The flight attendant came over and insisted that I gate-check the bag, and she and my Good Samaritan pried the bag loose from where it had been half-wedged into the overhead bin. While she was carting my luggage off and someone else went to get me a band-aid, it struck me that the man who’d been helping me looked an awful lot like Wolf Blitzer.
As it turned out, it WAS Wolf Blitzer.
So they gate-checked the bag, and we made it to LaGuardia. Wolf had checked a bag as well, and he and his wife and I were the only three people in baggage claim. The wait was never-ending; we pretended as if the incident on the ground at DCA had never happened. And life went on.
The point is: I have since learned my lesson, and am sort-of ambivalent about checking a bag or carrying on. While checking a bag is annoying, so is bleeding on Wolf Blitzer.
5) How do you adapt all of your appliances?
The plug question! This is an easy one. I have a product called the “Apple World Traveller Kit” — which Apple makes and retails for about US$40 — and it includes plugs for most countries around the world. They just snap into your Apple products, and it’s all quite easy. Also, my blackberry and Garmin can both charge to my computer via USB cord, so no need for a plug (or if I do use a plug, both devices use the same snap in/out adaptable prongs).

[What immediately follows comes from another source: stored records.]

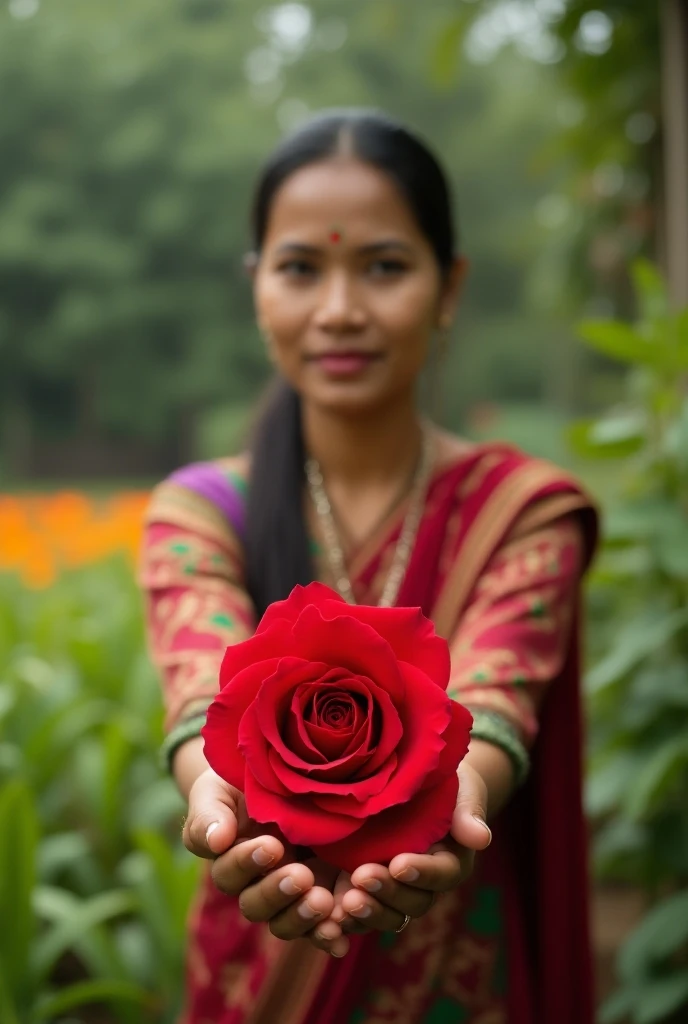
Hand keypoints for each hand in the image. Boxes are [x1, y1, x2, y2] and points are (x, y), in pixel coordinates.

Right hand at [183, 769, 339, 946]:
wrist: (281, 776)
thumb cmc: (243, 779)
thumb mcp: (220, 789)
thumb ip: (210, 814)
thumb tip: (215, 841)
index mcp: (228, 858)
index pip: (229, 872)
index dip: (246, 863)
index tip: (271, 845)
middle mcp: (254, 883)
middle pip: (255, 905)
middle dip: (277, 892)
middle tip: (300, 876)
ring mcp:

The only time any of this backfires is when I am not travelling abroad, and I am only going to, say, Washington or Los Angeles. Then I find that my hyper-preparedness fails, and I’m the pretentious Yankee asshole adapting a British plug back into an American plug.
The point is: I have found that a life on the road is a lot about adaptation; learning lessons; being nimble; moving forward. Relying on the kindness of others, and trusting under even the unlikeliest of circumstances. And also, it is a bit about having the right plugs. Or at least, being able to adapt to them.